When: Between 59 and 119 days in advance, depending on the region. Here is a breakdown of average best times:
- Canada: 59 days in advance
- Mexico and Central America: 61 days in advance
- Caribbean: 76 days in advance
- South America: 81 days in advance
- South Pacific: 89 days in advance
- Asia: 90 days in advance
- Europe: 99 days in advance
- Africa and the Middle East: 119 days in advance
Why: The main booking window for international travel is farther away than for domestic trips, in part because these flights are usually more expensive. The more expensive the purchase, the earlier the typical person plans, Surry says. If seats are seized early, this leaves a longer period for airlines to raise prices for the remaining offer. Another explanation is that international tariffs are particularly subject to seasonal variations. "So buying the lowest fare in high season as soon as the dates are firm is usually a wise course of action," said Robert Mann, president of RW Mann & Company, an analysis and consulting firm. the airline industry, in an email.
What to expect: Frequent, sometimes drastic, changes in the cost of tickets.
Best days of the week to book
When: Wednesday and Thursday
Why: Computers normally control the prices of plane tickets using complex algorithms, making it difficult to predict the exact day when fares are the lowest. However, humans decide when to plan for flash sales – short-term contracts that usually last a day or two – and these often appear during the week, Surry says. This could explain why more destinations – in domestic and international markets – are seeing their lowest rates on Wednesdays and Thursdays than any other day, according to a study by Hopper.

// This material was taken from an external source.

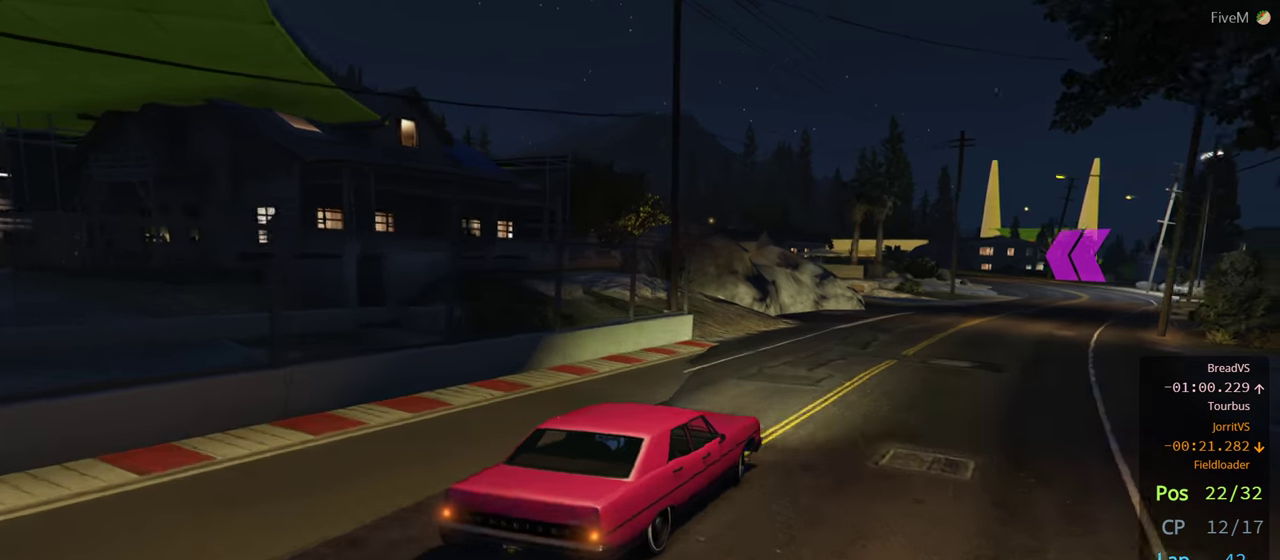
{"buttons": [], "left_stick": "right", "right_stick": "center", "events": []}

What to expect: Tickets could be cheaper – but not much. According to Hopper, the average savings between the best and the worst days of the week are about $ 10 for domestic markets and about $ 30 for international markets.
"You will save a lot more by booking more in advance, in general, than by choosing a specific day of the week," Surry says.
Note that prices vary depending on the days of the week the departure and return are.
Anticipating seasonal anomalies
The above guidelines will not apply in all cases. Provide an additional buffer room for peak periods, such as weekends and holidays. For less desirable periods, such as the cold winter months, you can put off a little longer.
When to buy (for domestic flights):
- Winter: 54 days in advance
- Spring: 75 days in advance
- Summer: 76 days in advance
- Autumn: 47 days in advance
Why: Feeling a motive? That's true – it's another case of supply and demand. Seats sell faster during busy seasons. The same goes for international travel.
What to expect: Buying tickets the best day against the worst day of each season brings in more than $ 200 in savings, according to CheapAir. However, there are exceptions in every season. With high travel times, ticket costs are relatively static. For example, domestic airline tickets are expected to remain stable around $ 300 round trip for Thanksgiving, according to data from Skyscanner, a travel search site.
The maximum savings for Christmas and New Year's Eve are three to seven weeks before each holiday.
More ways to save
Counting days is not always the best way to get a cheap flight. Next time you're looking for an agreement, try these tips:
- Use a flight rate comparison tool. Apps and websites like Hopper, Skyscanner and Airfarewatchdog automatically track rates and can tell you when to buy a ticket that fits your route.
- See the social networks. Follow travel companies and airlines on sites like Twitter and Facebook for up-to-date sales announcements.
- Ask for a price adjustment. "If you find that the price goes down as a result of your decision to buy, ask the carrier to match it.Some will do it, and the Southwest and Alaska often do it without charge. change, "says Mann. However, airlines often issue refunds in the form of travel credit.
- Be flexible. Keeping your options open can help you save money. Try to move dates or take off from different airports.
Reissued with permission. Original here.